I am a member of several research panels and had also participated in FET Open (and we even had won 2 of them in FP6, where the situation had been far better than now). I find that the current situation with 1.4% funded proposals is quite inacceptable. My experience from panel work where I get to see a few hundred proposals per year tells me that anything below 10% funding rate leads to completely random decisions. The reason is quite mathematical. At the flat tail of the distribution, where the "good proposals" are, differences between them are minuscule and its just the opinion of the reviewer that counts. Hence, there are absolutely no objective decision criteria existing anymore, which makes this much different from the Olympics, where there are objectively measurable time-differences in a 100m sprint or else.

The FET Open scheme has completely outlived its usefulness and must be abandoned as soon as possible and replaced by more targetted calls. Or the Commission needs to push so much money in there that we get above the 10% margin and leave the random range.

Best wishes, F. Wörgötter

Stefan Hans's picture

Hi Florentin,

I've no experience with FET Open and probably won't have. But I've made similar experiences within big companies.

"FET Open supports a bottom-up approach for exploring novel and visionary ideas." sounds good but IMO it would be much better to support the motivated and creative people helping them in a more venture capital way. Agree a milestone and support to reach it. If they fail, but remain motivated and creative, it was a good project and a step forward.

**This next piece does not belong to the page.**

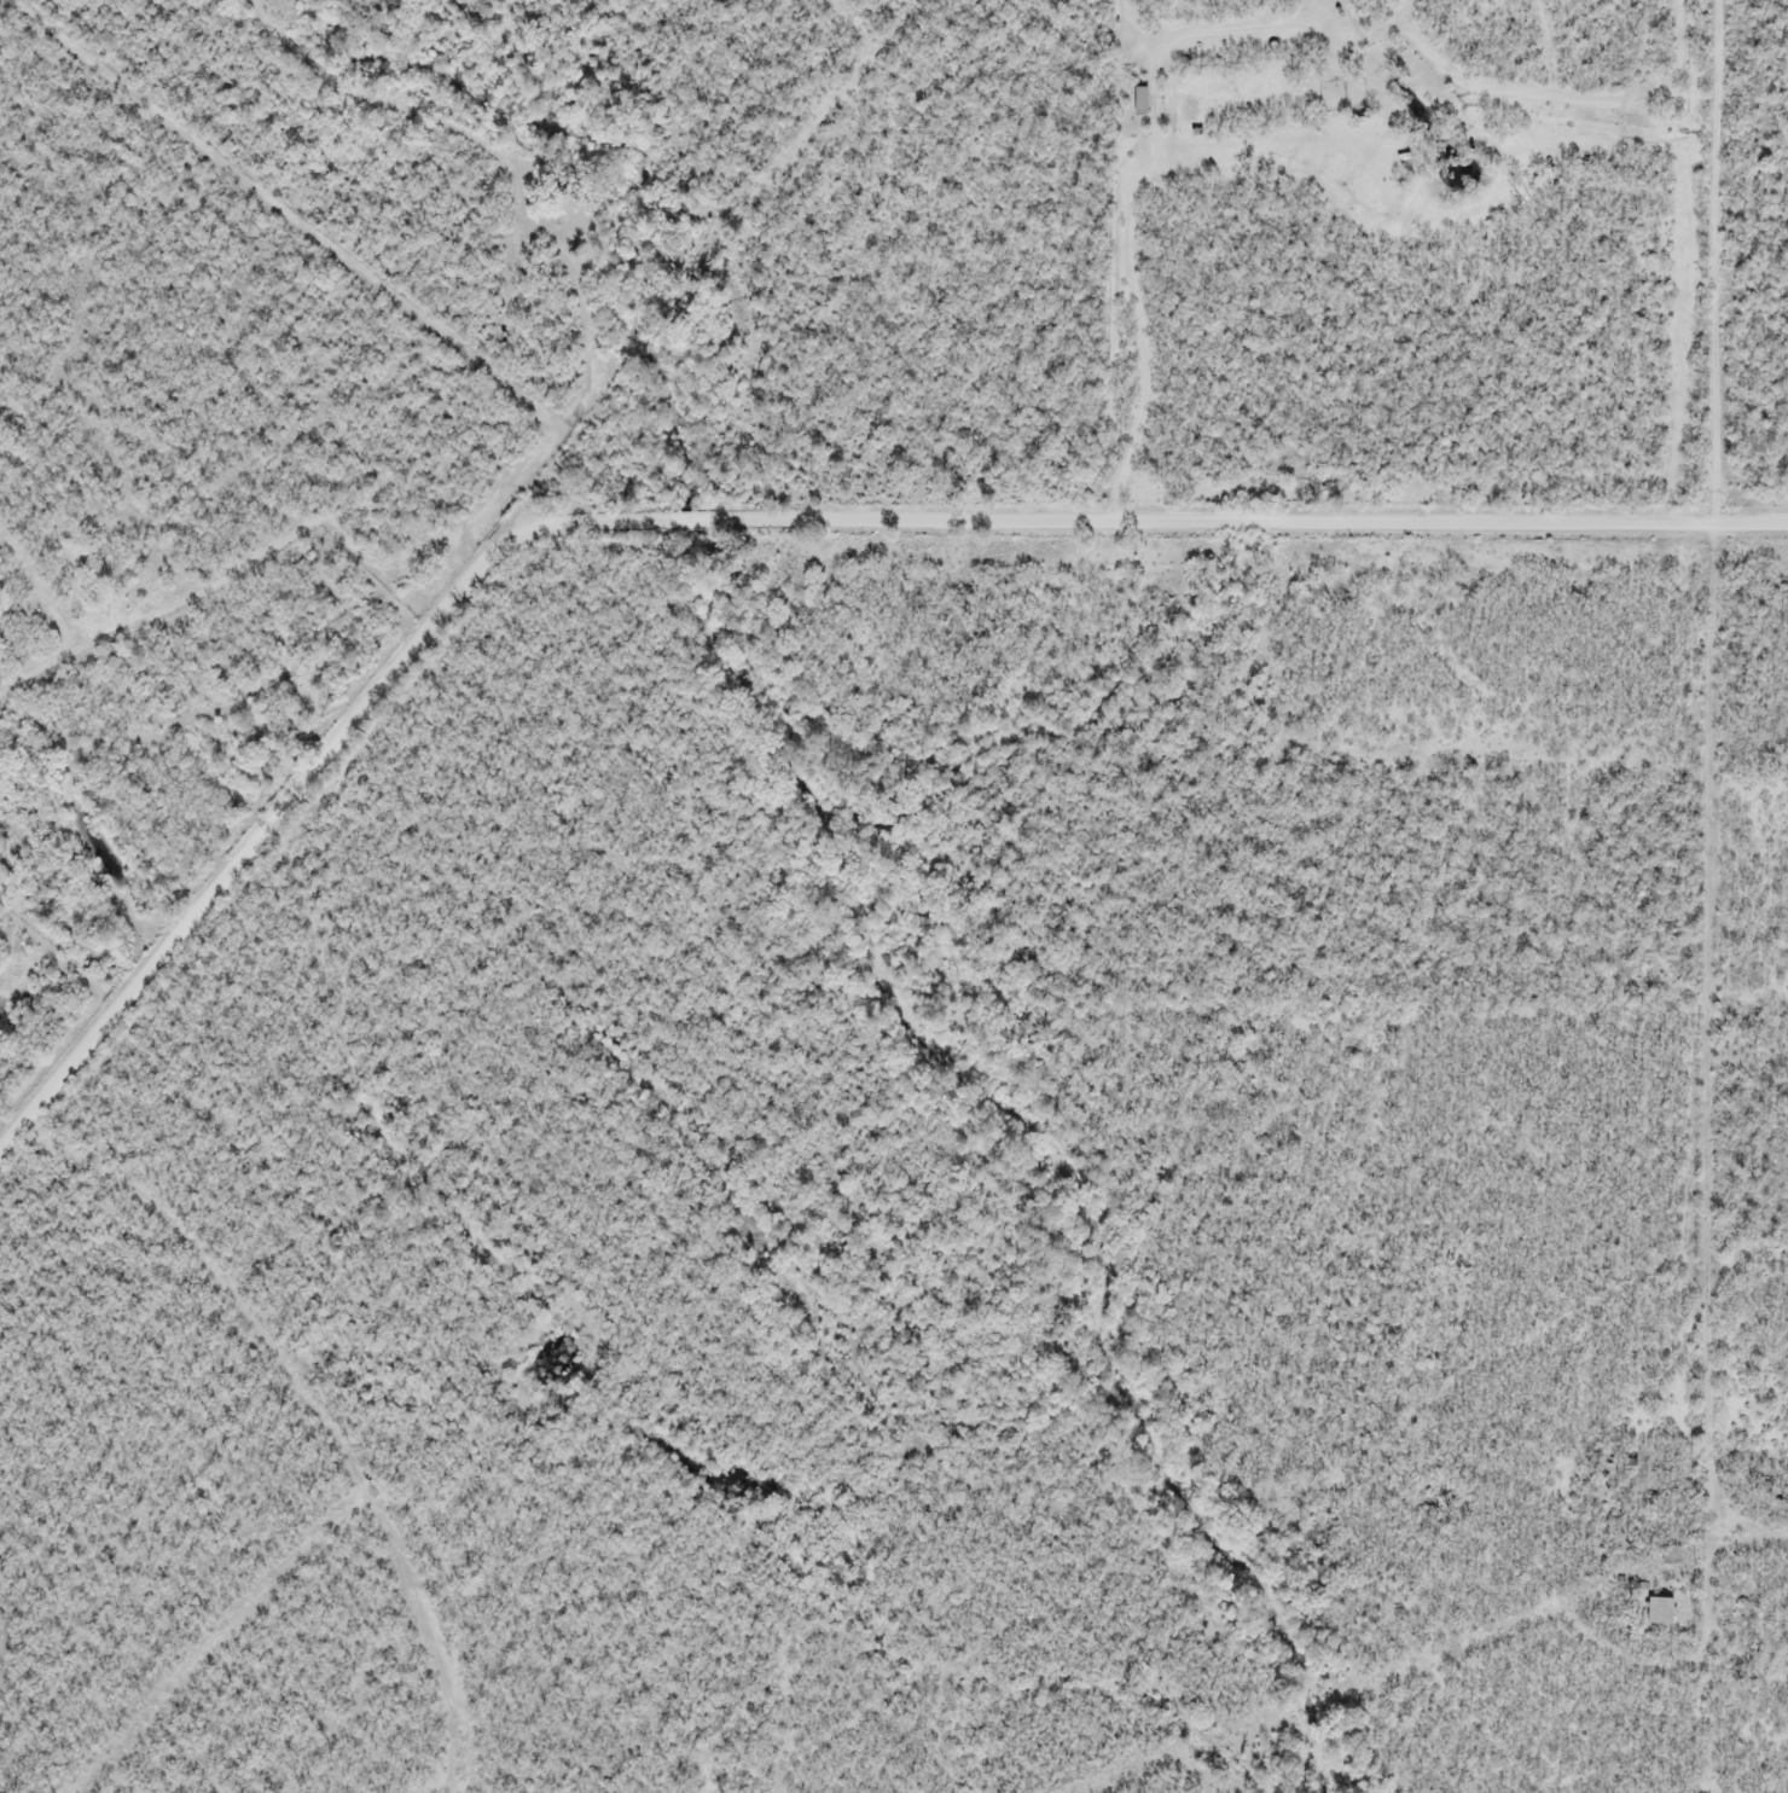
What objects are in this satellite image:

The failure is your friend - doing what you don't like is your enemy (business plans and other bureaucracy).

Greetings Stefan

P.S. To assess possible disruptive innovation in the long term is an illusion. But to give space for creativity and failure is likely always the right thing.

homo ludens :-)

Oliver Panzer's picture

Dear Timo,

The comparison with the Olympics sure hits the mark. As the Olympics have inspired the greatest athletes, so the spirit of FET Open has inspired the most creative researchers. Many of them will be left dispirited by the results of the last evaluation. Funding only 11 projects out of almost 350 ‘worthy’ proposals simply falls short of being an excellent programme:

The high aims of FET are renowned and applicants know exactly that the success rates are usually below 10%. They are convinced to meet the requirements and they do invest a large extra-amount of effort and love to have a chance for success.  While the very clear advice that you offer in your blog will be good guidance for those who failed to meet the threshold, it may offer little to those who find themselves among the best 5% and still a long shot from being funded. In the long run, FET Open might cease to attract people who have little difficulties to get funding elsewhere.

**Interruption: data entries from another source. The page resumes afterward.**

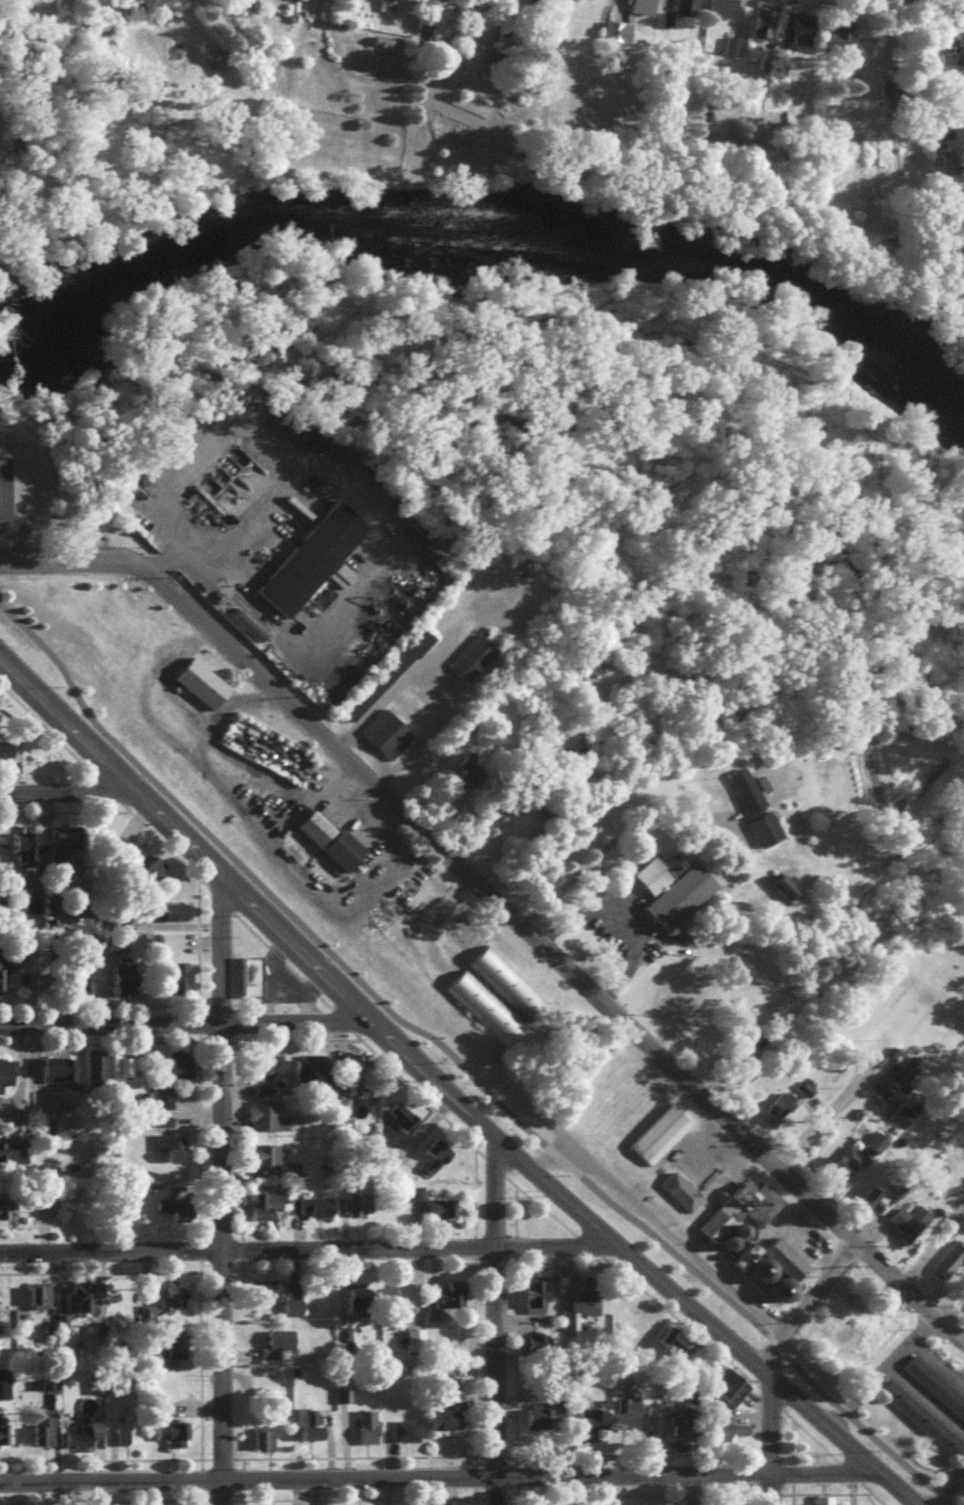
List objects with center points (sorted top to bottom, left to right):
road: (947, 2)
building: (566, 3)
building: (389, 9)
building: (644, 10)
building: (688, 12)
building: (725, 12)
building: (766, 30)
building: (801, 37)
building: (621, 38)
building: (843, 41)
building: (883, 65)
building: (947, 135)
river: (478, 233)
building: (3, 490)
road: (19, 500)
road: (251, 510)
road: (370, 517)
road: (10, 522)
building: (307, 557)
road: (165, 560)
building: (337, 574)
building: (242, 623)
building: (470, 651)
building: (382, 670)
building: (389, 680)
building: (196, 681)
road: (383, 689)
road: (247, 699)
road: (212, 716)
building: (477, 722)
road: (429, 724)
road: (43, 729)
building: (381, 731)
building: (7, 756)
building: (461, 768)
building: (475, 784)
road: (101, 787)
road: (63, 791)
road: (305, 793)
road: (453, 795)
building: (749, 803)
road: (285, 813)
road: (63, 814)
road: (259, 829)
building: (326, 840)
road: (602, 843)
road: (161, 846)
building: (5, 851)
building: (69, 851)
building: (32, 854)
building: (154, 874)
building: (670, 886)
building: (781, 887)
road: (484, 894)
building: (3, 902)
road: (217, 902)
road: (631, 917)
road: (429, 925)
road: (453, 930)
building: (171, 947)
building: (119, 952)
road: (279, 963)
building: (5, 968)
building: (503, 982)
building: (253, 983)
building: (126, 984)
building: (183, 985)
building: (89, 987)
building: (666, 996)
building: (673, 1005)
building: (482, 1006)
road: (184, 1026)
road: (460, 1068)
building: (125, 1072)
building: (180, 1073)
building: (313, 1074)
building: (97, 1075)
building: (60, 1076)
building: (277, 1076)
building: (355, 1077)
building: (9, 1078)
road: (428, 1081)
building: (907, 1081)
building: (165, 1105)
building: (784, 1114)
road: (829, 1116)
building: (892, 1117)
building: (268, 1124)
building: (163, 1127)
building: (654, 1131)
building: (170, 1148)
building: (879, 1149)
building: (353, 1152)
building: (15, 1158)
building: (267, 1162)
building: (437, 1163)
building: (844, 1174)
building: (675, 1188)
road: (219, 1192)
building: (751, 1197)
building: (267, 1211)
building: (362, 1211)
building: (437, 1211)
road: (779, 1213)
building: (314, 1214)
building: (9, 1215)
building: (718, 1215)
road: (780, 1219)
building: (183, 1223)
building: (737, 1223)
silo: (737, 1223)
road: (655, 1224)
building: (906, 1231)
building: (747, 1232)
silo: (747, 1232)
building: (726, 1236)
silo: (726, 1236)
road: (808, 1239)
building: (735, 1246)
silo: (735, 1246)
road: (310, 1252)
building: (746, 1252)
building: (785, 1254)
building: (759, 1267)
silo: (759, 1267)
building: (949, 1273)
building: (780, 1287)
silo: (780, 1287)
building: (538, 1299)
building: (454, 1300)
building: (40, 1302)
building: (85, 1304)
road: (798, 1304)
building: (589, 1305)
road: (948, 1305)
building: (168, 1309)
building: (294, 1314)
road: (495, 1324)
road: (948, 1329)
road: (906, 1341)
building: (347, 1343)
building: (282, 1350)
building: (542, 1350)
road: (936, 1364)
building: (933, 1386)
building: (97, 1389)
building: (6, 1390)
building: (733, 1391)
road: (851, 1394)
road: (922, 1400)
building: (633, 1418)
building: (919, 1418)
building: (547, 1423)
road: (768, 1423)
building: (447, 1425)
building: (596, 1426)
building: (686, 1428)
building: (310, 1433)
building: (369, 1433)
building: (4, 1434)
building: (45, 1436)
building: (734, 1436)
building: (408, 1437)
building: (127, 1438)
building: (174, 1438)
building: (80, 1441)
building: (265, 1443)
road: (846, 1475)
road: (386, 1480)
road: (943, 1481)
road: (772, 1490)
building: (823, 1504)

The evaluation-quality of FET Open has an excellent reputation. Nevertheless, at a success rate of well below 2% even the slightest imbalance among the panels and even the slightest oversight makes a grave difference. Even the most careful governance and the most careful selection of evaluators cannot overcome the inherent unfairness of selecting too few applicants by a procedure that still involves the human factor.

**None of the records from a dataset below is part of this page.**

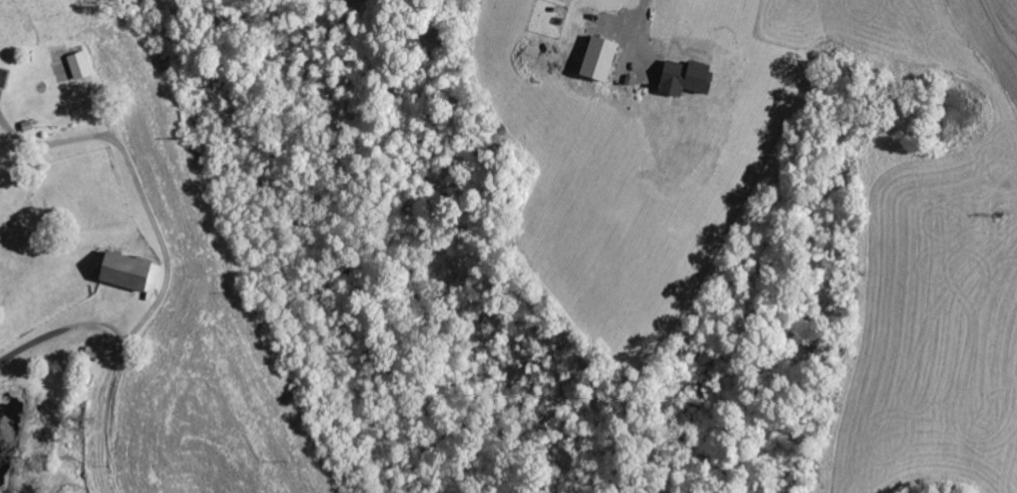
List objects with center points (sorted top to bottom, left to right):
road: (642, 19)
road: (999, 23)
building: (595, 60)
building: (85, 66)
building: (6, 77)
building: (681, 79)
building: (134, 270)
road: (165, 284)
road: (63, 330)

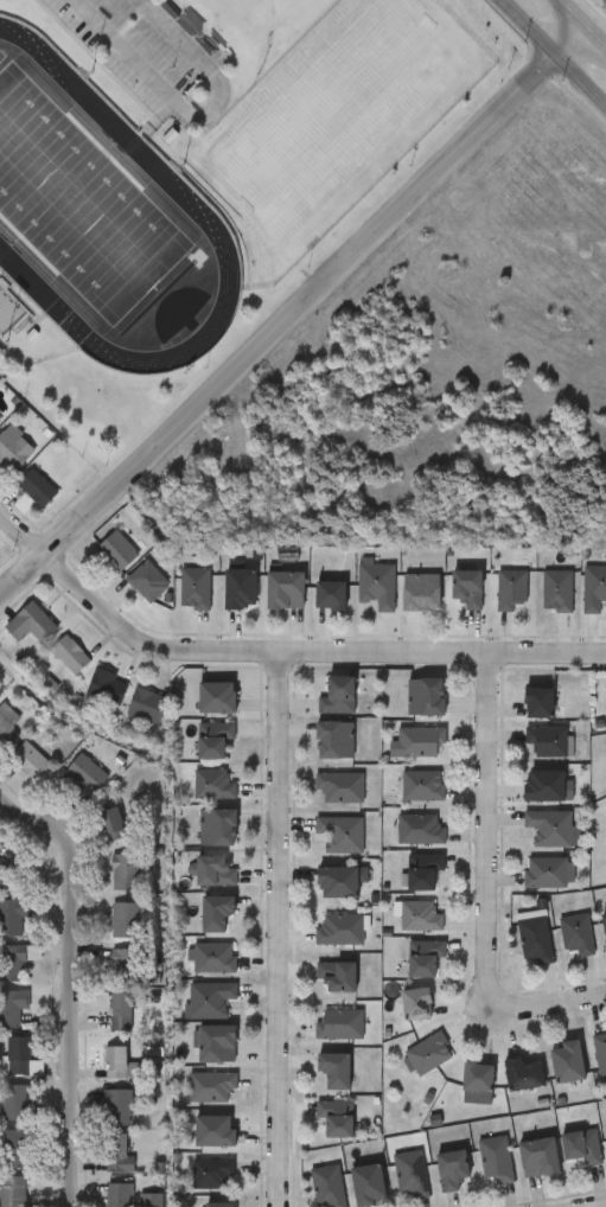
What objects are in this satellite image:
road: (581, 24)
road: (555, 52)
park: (341, 112)
road: (191, 113)
park: (82, 205)
road: (292, 312)
building: (13, 449)
building: (36, 489)
building: (113, 551)
building: (144, 581)
building: (380, 585)
building: (469, 587)
building: (196, 588)
road: (81, 589)
building: (240, 589)
building: (595, 589)
building: (512, 590)
building: (286, 591)
building: (559, 591)
building: (422, 592)
building: (331, 595)
building: (31, 624)
road: (388, 652)
building: (69, 654)
building: (107, 687)
building: (339, 695)
building: (218, 697)
building: (427, 697)
building: (539, 702)
building: (147, 705)
building: (6, 733)
building: (214, 739)
building: (335, 740)
building: (419, 741)
building: (548, 741)
building: (29, 761)
building: (86, 773)
building: (213, 783)
building: (425, 785)
building: (544, 786)
building: (341, 787)
building: (113, 824)
building: (219, 827)
building: (551, 827)
building: (421, 830)
building: (342, 834)
road: (486, 835)
building: (424, 870)
building: (214, 871)
building: (126, 872)
building: (546, 873)
building: (6, 875)
building: (341, 882)
building: (216, 913)
building: (12, 916)
building: (421, 916)
building: (125, 920)
building: (604, 923)
road: (276, 928)
building: (341, 929)
building: (578, 934)
building: (536, 939)
building: (213, 958)
building: (424, 958)
building: (15, 962)
building: (127, 965)
building: (337, 977)
road: (71, 979)
building: (209, 999)
building: (417, 1004)
road: (550, 1005)
building: (122, 1010)
building: (12, 1011)
building: (341, 1024)
building: (218, 1044)
building: (430, 1053)
building: (18, 1055)
building: (600, 1055)
building: (567, 1062)
building: (119, 1063)
building: (334, 1069)
building: (522, 1074)
building: (476, 1077)
building: (211, 1086)
building: (13, 1102)
building: (117, 1107)
building: (337, 1118)
building: (215, 1132)
building: (581, 1146)
building: (14, 1148)
building: (118, 1153)
building: (538, 1157)
building: (494, 1158)
building: (453, 1170)
building: (211, 1172)
building: (411, 1174)
building: (369, 1185)
building: (327, 1186)
building: (12, 1191)
building: (219, 1205)
road: (601, 1206)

A most attractive feature of FET Open is to neither prescribe a topic nor the composition of the team. The call for breakthrough concepts with a clear vision for long-term impact is very appealing for exactly the kind of inventor who is capable to deliver such. Unfortunately, some applicants received feedback on their proposals along the lines that their team lacks an SME to ‘push results towards market realization’, others got praise simply for involving SMEs, and others received no comments in this regard. The crude simplification SME=future technological leadership is unworthy of a FET panel, it might lead to fig-leave involvement of SMEs in future proposals, and not giving equal merit to SME involvement in all proposals reduces the transparency and fairness of selection. 

The research community anticipated the opening of FET Open beyond ICT greatly. There is a lot of love for the spirit and the principles of this programme, in particularly amongst the most brilliant researchers. Please support a more meaningful number of projects to continue attracting excellent ideas, to remain fair, and to make actual long-term impact.